##### DATA SHOWN #####
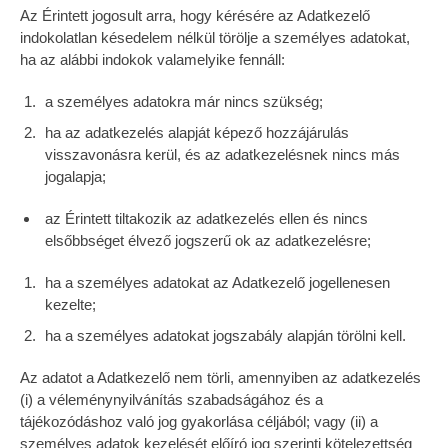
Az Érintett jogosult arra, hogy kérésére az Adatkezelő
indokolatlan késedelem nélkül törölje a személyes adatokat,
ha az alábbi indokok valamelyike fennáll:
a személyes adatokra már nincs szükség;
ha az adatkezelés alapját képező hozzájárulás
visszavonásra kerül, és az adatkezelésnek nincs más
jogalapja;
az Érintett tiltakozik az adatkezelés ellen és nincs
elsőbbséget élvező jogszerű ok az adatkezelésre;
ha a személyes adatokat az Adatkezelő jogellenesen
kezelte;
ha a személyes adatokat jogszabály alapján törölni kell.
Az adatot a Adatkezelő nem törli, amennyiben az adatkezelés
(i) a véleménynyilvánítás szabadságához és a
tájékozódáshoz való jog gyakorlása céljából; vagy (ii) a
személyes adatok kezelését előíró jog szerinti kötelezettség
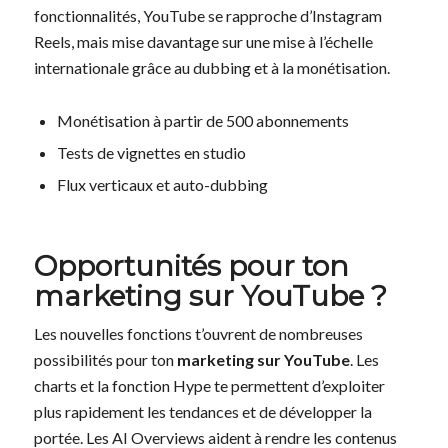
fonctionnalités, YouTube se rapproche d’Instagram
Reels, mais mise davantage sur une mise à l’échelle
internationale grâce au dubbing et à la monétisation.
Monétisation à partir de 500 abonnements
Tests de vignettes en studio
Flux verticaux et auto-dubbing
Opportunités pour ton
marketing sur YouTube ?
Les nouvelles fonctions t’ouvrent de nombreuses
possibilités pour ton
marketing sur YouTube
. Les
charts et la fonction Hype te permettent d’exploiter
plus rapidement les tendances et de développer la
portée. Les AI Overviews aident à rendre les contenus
#####
* [BRIEF] Please retype, exactly and with the pictures left out, the lines from the line containing "az Érintett tiltakozik" through the last line of the records above.

* [RESULT OF THE TASK]
az Érintett tiltakozik az adatkezelés ellen és nincs
elsőbbséget élvező jogszerű ok az adatkezelésre;
ha a személyes adatokat az Adatkezelő jogellenesen
kezelte;
ha a személyes adatokat jogszabály alapján törölni kell.
Az adatot a Adatkezelő nem törli, amennyiben az adatkezelés
(i) a véleménynyilvánítás szabadságához és a
tájékozódáshoz való jog gyakorlása céljából; vagy (ii) a
személyes adatok kezelését előíró jog szerinti kötelezettség
fonctionnalités, YouTube se rapproche d’Instagram
Reels, mais mise davantage sur une mise à l’échelle
internationale grâce au dubbing et à la monétisation.
Monétisation à partir de 500 abonnements
Tests de vignettes en studio
Flux verticaux et auto-dubbing
Opportunités pour ton
marketing sur YouTube ?
Les nouvelles fonctions t’ouvrent de nombreuses
possibilités pour ton
marketing sur YouTube
. Les
charts et la fonction Hype te permettent d’exploiter
plus rapidement les tendances et de développer la
portée. Les AI Overviews aident à rendre les contenus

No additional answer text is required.